Socrates and Emerson

After reading “The Trial and Death of Socrates” and “Phaedo” by Plato, I kept juxtaposing these writings to the American writer and transcendentalist, Ralph Waldo Emerson. Both Emerson’s writing and the philosophical ideas touched upon by Socrates have a variety of corollaries. More specifically, Emerson’s essay entitled “The Poet” touches upon the heart of who is a poet and also the essence of a soul.
In “Phaedo”, Socrates says, “…the poets forever telling us that we do not see or hear anything accurately, and surely if those two physical senses are not clear or precise, our other senses can hardly be accurate, as they are all inferior to these.” I do not agree with Socrates’ assertion. A poet does not say we do not see anything accurately, rather they provide the means to be a lens or “transparent eyeball” as Emerson likes to put it. In addition, it is the role of the poet to show the world in new light, to grasp a new perspective, and strive to new truths. As Emerson says, “The sign and credentials of the poet are, that he announces that which no man foretold. He is the true and only doctor; he knows and tells; he is the only teller of news, for he was present and privy to the appearance of which he describes.”
Throughout beginning segment of “Phaedo”, Socrates’ debates with his friends the relationship between the body and the soul, and whether the soul lives on through death. This universal theme of trying to comprehend the “after-death” aspect of consciousness has been THE QUESTION of human history. After making the connection between Plato and Emerson by means of the poet, I searched for what Emerson had to say on the human soul. In eloquence I found a great similarity in the poem by Edmund Spencer that Emerson uses to explain the spirit.

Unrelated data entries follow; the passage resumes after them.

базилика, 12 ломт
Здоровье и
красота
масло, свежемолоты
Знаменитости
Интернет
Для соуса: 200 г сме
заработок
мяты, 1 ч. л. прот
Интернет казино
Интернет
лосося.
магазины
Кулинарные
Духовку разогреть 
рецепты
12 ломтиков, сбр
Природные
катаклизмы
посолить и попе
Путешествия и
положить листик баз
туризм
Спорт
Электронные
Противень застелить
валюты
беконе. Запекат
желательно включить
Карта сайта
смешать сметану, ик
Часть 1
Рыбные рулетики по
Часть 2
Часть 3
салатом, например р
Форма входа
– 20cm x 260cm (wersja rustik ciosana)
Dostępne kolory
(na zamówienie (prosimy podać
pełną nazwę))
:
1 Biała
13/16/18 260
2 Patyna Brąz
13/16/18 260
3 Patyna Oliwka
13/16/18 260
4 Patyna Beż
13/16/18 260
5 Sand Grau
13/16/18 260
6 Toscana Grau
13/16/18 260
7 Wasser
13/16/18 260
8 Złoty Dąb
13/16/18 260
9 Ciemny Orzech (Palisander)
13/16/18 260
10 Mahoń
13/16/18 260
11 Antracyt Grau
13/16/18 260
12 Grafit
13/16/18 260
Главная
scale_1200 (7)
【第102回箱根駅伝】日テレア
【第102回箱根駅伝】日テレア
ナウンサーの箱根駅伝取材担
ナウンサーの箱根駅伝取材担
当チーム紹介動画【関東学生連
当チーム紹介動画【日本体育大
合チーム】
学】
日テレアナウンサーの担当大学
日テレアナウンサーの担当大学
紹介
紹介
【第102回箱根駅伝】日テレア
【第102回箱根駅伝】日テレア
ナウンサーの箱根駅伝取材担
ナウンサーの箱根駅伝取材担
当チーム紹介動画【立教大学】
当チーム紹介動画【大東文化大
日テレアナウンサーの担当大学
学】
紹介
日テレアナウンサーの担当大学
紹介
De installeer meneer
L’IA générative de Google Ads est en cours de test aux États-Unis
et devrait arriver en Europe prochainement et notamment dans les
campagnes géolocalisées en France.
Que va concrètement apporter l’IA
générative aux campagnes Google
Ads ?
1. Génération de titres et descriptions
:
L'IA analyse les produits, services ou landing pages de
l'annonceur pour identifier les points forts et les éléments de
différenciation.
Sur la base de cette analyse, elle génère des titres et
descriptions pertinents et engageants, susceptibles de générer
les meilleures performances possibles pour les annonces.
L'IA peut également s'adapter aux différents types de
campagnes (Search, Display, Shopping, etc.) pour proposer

So every spirit, as it is most pure,
And hath in it the more of heavenly light,
So it the fairer body doth procure
To habit in, and it more fairly dight,
With cheerful grace and amiable sight.
For, of the soul, the body form doth take,
For soul is form, ad doth the body make…

In essence, Emerson concludes that soul creates and sustains the body. Socrates states that the soul is limited by the physical body and cannot fully seek the truth with these limitations. I believe that both theorists would believe that through death, a greater Truth is reached.

1 comment:

Janine Bean said...

This was very insightful Chris...thank you!